What kind of a nation will Indonesia be in 2045, one hundred years after gaining independence from nearly 400 years of Dutch rule? This was the basic question asked at the 4th Indonesia Economic Forum held on November 22 & 23rd.
The nation has indeed come a long way from those days. It has experienced political, economic and social upheaval but throughout its history it has held firm to its identity and sense of oneness despite its diversity.
As it now looks at the horizon to the coming three decades that will define its place in the global community, Indonesia has much to be optimistic about. It is one of the fastest growing economies in the region and offers enormous opportunities for continued sustained growth over the next three decades. It has all the right characteristics to make the leap from emerging economy to developed economy status by 2045.
These characteristics include a young, dynamic and productive population. A fast growing consumer class, vast natural resources and a number of world class companies. It has also a vibrant entrepreneurial class reflected in the 1,500 start-ups that have been formed, putting the country third worldwide behind the US and India.
Potential however must be realized. So can Indonesian start-ups create products and services that are wanted by the rest of the world? Will Indonesia merely be a market for the rest of the world or can it also be contributor to the transformation of human society under way?
Over two days, the Indonesia Economic Forum discussed issues ranging from the need to find new models for infrastructure development to using Fintech to enhance financial inclusion to using EdTech (education technology) to improve the country’s education system.

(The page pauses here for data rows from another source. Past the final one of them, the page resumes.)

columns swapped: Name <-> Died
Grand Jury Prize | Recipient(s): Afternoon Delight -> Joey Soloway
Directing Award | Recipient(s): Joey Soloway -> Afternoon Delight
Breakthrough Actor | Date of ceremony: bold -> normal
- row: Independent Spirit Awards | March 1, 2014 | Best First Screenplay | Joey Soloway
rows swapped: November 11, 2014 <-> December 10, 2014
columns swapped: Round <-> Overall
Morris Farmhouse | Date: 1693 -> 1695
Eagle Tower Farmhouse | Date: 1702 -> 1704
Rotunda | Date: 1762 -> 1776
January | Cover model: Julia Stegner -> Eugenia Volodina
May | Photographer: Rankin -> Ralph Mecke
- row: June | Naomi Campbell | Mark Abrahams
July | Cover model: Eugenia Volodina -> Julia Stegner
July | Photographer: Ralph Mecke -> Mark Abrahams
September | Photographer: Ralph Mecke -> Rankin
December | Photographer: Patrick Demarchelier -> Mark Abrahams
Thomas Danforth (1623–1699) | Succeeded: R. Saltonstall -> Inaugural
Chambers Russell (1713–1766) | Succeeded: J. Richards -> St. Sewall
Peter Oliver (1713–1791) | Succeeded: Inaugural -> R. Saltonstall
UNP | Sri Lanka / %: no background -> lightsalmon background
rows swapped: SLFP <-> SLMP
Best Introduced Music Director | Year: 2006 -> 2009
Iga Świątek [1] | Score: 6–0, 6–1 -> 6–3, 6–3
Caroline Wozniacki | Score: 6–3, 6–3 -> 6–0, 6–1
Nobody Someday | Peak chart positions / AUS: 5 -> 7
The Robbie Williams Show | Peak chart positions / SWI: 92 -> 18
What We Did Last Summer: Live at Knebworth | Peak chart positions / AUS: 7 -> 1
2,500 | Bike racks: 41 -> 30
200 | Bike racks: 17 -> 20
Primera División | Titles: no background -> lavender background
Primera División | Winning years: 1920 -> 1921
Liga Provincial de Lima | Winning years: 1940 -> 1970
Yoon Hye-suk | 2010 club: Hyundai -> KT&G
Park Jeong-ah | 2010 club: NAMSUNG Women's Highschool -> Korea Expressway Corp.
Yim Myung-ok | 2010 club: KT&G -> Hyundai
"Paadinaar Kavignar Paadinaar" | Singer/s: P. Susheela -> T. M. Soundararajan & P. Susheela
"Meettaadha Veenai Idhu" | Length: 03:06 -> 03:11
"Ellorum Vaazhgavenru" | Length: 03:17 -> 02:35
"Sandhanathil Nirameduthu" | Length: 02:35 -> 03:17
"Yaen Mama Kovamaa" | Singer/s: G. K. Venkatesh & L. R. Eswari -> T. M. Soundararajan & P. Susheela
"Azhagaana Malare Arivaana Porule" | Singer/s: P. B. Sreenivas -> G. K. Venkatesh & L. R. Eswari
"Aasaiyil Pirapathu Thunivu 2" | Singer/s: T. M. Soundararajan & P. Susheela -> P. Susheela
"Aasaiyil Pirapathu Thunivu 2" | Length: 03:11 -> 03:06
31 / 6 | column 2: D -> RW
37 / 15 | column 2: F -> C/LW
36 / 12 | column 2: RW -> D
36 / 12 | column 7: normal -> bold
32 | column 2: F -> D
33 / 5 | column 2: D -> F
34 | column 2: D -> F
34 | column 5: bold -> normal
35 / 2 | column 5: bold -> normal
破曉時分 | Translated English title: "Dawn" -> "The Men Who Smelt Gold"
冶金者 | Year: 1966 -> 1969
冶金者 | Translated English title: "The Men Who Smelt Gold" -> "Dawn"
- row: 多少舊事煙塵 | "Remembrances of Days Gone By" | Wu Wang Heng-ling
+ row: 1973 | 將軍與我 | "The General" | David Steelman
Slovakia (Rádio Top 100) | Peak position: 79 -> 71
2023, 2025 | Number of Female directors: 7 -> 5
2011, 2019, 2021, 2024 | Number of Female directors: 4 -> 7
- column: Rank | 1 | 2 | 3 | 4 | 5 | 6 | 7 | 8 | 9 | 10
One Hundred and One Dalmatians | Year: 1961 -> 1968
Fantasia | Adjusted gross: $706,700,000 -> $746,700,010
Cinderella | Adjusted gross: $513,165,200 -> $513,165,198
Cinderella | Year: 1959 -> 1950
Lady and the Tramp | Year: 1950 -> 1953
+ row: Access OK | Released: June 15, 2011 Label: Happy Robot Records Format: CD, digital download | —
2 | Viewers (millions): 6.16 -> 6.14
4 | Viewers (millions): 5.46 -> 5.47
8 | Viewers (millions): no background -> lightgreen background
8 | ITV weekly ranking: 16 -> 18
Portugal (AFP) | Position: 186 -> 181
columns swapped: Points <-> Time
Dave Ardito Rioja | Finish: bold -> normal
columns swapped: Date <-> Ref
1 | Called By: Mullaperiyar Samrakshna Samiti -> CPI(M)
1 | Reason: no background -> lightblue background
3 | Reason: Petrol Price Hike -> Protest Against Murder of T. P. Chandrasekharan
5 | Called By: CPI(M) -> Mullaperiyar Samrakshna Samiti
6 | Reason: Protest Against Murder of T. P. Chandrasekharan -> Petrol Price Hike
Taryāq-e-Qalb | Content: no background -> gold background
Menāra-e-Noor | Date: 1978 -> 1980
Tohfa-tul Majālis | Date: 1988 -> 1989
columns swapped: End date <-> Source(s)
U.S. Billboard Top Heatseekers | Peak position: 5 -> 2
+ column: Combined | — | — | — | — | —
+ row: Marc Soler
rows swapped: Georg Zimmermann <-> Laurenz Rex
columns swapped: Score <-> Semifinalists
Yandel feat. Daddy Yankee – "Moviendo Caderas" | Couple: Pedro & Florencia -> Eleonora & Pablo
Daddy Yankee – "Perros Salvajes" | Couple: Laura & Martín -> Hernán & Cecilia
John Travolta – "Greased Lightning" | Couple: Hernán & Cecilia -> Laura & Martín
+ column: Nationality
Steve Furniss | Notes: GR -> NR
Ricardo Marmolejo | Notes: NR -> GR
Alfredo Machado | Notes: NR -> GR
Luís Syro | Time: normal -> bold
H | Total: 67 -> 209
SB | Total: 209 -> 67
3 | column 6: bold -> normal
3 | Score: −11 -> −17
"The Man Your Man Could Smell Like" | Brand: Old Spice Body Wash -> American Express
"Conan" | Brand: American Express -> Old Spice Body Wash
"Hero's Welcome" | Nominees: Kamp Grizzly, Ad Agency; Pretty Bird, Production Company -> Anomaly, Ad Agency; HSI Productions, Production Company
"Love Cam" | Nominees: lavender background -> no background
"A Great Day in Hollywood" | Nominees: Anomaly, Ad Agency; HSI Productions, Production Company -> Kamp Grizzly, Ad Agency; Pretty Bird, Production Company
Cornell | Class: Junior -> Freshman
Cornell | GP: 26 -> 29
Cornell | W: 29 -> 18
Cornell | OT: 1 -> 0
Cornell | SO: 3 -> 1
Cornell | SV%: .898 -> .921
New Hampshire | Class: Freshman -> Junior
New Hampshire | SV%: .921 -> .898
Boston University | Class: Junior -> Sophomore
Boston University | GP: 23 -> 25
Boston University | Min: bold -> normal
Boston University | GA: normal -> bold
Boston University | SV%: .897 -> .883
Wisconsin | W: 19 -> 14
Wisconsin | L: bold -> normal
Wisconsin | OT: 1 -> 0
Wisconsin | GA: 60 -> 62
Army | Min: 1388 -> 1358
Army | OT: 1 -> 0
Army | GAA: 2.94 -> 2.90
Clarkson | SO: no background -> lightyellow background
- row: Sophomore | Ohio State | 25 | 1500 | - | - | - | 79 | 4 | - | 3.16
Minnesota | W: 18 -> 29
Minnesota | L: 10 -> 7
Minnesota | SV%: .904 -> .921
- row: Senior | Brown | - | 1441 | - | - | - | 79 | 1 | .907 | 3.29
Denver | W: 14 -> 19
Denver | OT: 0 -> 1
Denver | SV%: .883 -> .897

As part of its ongoing efforts to engage with a broad cross-section of Indonesian society, the Indonesian Economic Forum this year launched the DaretoDream initiative where it plans to engage with 10,000 university students across the country over the next 12 months.
The DaretoDream campaign, in partnership with Campaign.com, will allow university students to express themselves and voice their hopes and aspirations for their nation. The initiative will also involve private corporations, government institutions and civil society by providing mentorship, internships and guidance to the students.
Jakarta deputy governor Sandiaga Uno, who launched the DaretoDream initiative has agreed to be the patron and invite university students to his office to shadow him and get a first hand understanding of how the city government operates.
Minister of Transportation, Budi Karya Sumadi was the guest of honor at the 4th Indonesia Economic Forum. In his keynote address, the minister noted that his ministry and the government are committed to improving the country’s transportation network and welcome the participation of the private sector.
“The government cannot do it alone and we cannot rely on the government budget,” he said. “This is why we welcome private investors, both foreign and domestic, to participate in the effort to improve the country’s infrastructure.”
For the county to realize its potential, it must increase financial inclusion from its current level of 37%. As Gita Wirjawan, founder of Ancora Capital and former trade minister noted in his opening keynote address, without capital good ideas will only be good ideas.
“By 2045, two thirds of children will be born in the tropics,” he noted. “We are blessed with mathematics but we need to act, ideate and execute.”
A just society
In this new global landscape, Indonesia must remain an open economy and an open society, noted Tom Lembong, chairman of the Indonesia Investment Coordinating Board. The country must also reduce the wealth gap and create equal opportunities for the bottom 70% of its population.
This is where technology can play a pivotal role. The country must adopt new economic growth models as well as new mindsets to tackle key challenges. It must attract global talent to its shores and not be afraid that it will lose out by doing so.
As Lembong noted in his exclusive interview with the Indonesia Economic Forum, Indonesia must create new global hot spots where Indonesia’s brightest talent can work side by side with the best from the rest of the world.
“We have to innovate and experiment,” he noted. “Innovation cannot be created by regulation and cannot be forced. It comes from people trying many, many new things and be willing to fail.”
To create such an environment, the government must have a light touch approach to regulation. Lembong noted that Google succeeded because the US government gave it the freedom to experiment and grow. “Regulation is a necessary evil but its like a traffic lights that sets forth some basic values for engagement.”
“Fintech is the perfect example of how we can reshape our economy,” he noted. “Unless we take a deregulation oriented approach to e-commerce and the digital economy, our own people, all 260 million will leave the government behind.”
This is because as the economy develops, it will shift to the services sector and services are more easily transferred to the internet which is borderless and inherently global.
The embrace of technology, deregulation and empowering innovation will all ultimately lead to one goal.
“What should be our vision for 2045? Above all I would want our country after 100 years of independence to be a just society. Otherwise we will have division among the elite and among groups and an unhealthy environment that will lead to bad politics and bad policy.”
If Indonesia can improve the lives of all its citizens over the next 30 years, create healthy living environments free of pollution, retain a positive culture and contribute to the wellbeing of the global community, it can celebrate its 100 anniversary of independence with pride and joy.